Derivative of inverse trif function

[tsoya]

y= tan^(-1)[x^2-1]^(1/2) + csc^(-1)x

i cannot get to the answer, can someone help me?

well the answer should be zero. when i take the derivative of both parts (one of the tan inverse and one of the csc inverse) i don't get anywhere close to 0...

 

[bob1182006]

could you show what you did?

and what type of answer are you getting? w/o doing it I think something near 1? maybe 1 minus something.

 

[tsoya]

im getting something like x/ [(x^2 -1)(x^2 -1)^2] - 1/[|x|(x^2-1)^2]
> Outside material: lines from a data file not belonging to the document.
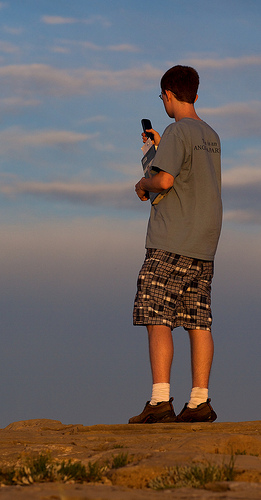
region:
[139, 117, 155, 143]
The phone held by the boy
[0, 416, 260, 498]
The stone ground the boy is standing on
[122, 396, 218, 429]
The boys brown shoes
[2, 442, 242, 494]
The grass on the stoney ground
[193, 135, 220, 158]
The writing on the back of the boy's shirt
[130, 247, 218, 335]
The boy's shorts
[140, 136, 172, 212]
The book under the boy's arm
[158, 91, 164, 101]
The portion of the boy's glasses shown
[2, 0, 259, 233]
Blue sky shown through the clouds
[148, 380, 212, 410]
The boy's white socks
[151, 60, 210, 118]
The teenager is wearing glasses.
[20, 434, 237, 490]
Tufts of grass coming out from in between the cracks.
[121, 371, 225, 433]
The socks are white.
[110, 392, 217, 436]
The shoes are brown.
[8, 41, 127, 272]
The sky is cloudy.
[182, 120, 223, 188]
Writing is on the back of the shirt.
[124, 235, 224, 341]
The shorts have black, white, and gray squares on them.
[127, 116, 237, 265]
The shirt is a bluish-gray color.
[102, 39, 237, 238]
The teenager is holding a phone.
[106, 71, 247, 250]
The teenager is holding a book under his arm.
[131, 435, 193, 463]
the dirt is brown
before simplifying, and after simplifying its not zero..urgh i cannot get it

 

[bob1182006]

Hm...

well the derivative of arctan x = 1/(1+x^2), but in your case you'll have to do the chain rule.
for csc^-1 I'm guessing that's inverse csc right? so then you'll want the derivative of 1/sin^-1 x which is arcsin to the power of negative 1 which will again need a use of the chain rule.

 

[atqamar]

The answer I am getting is not zero or one.
You will have to use the chain rule multiple times. And keep in mind:
$$\frac{d}{dx} arccsc(x) = \frac{-1}{x\sqrt{x^2 - 1}}$$
$$\frac{d}{dx} arctan(x) = \frac{1}{x^2 + 1}$$.

 

[Hurkyl]

im getting something like x/ [(x^2 -1)(x^2 -1)^2] - 1/[|x|(x^2-1)^2]

before simplifying, and after simplifying its not zero..urgh i cannot get it

Well, it almost works out to zero, doesn't it? Maybe you made a slight error in your calculation; have you rechecked them?

 

[atqamar]

If the derivative is graphed, it can be seen that after an approximate value of $$2$$, the derivative gets very close to $$0$$.
This is the solution i got for the problem:
$$\frac{d}{dx}arccsc(x) + \sqrt{arctan(x^2 - 1)} = \frac{-1}{x\sqrt{x^2 - 1}} + \frac{x}{((x^2 - 1)^2 + 1)\sqrt{arctan(x^2 - 1)}}$$.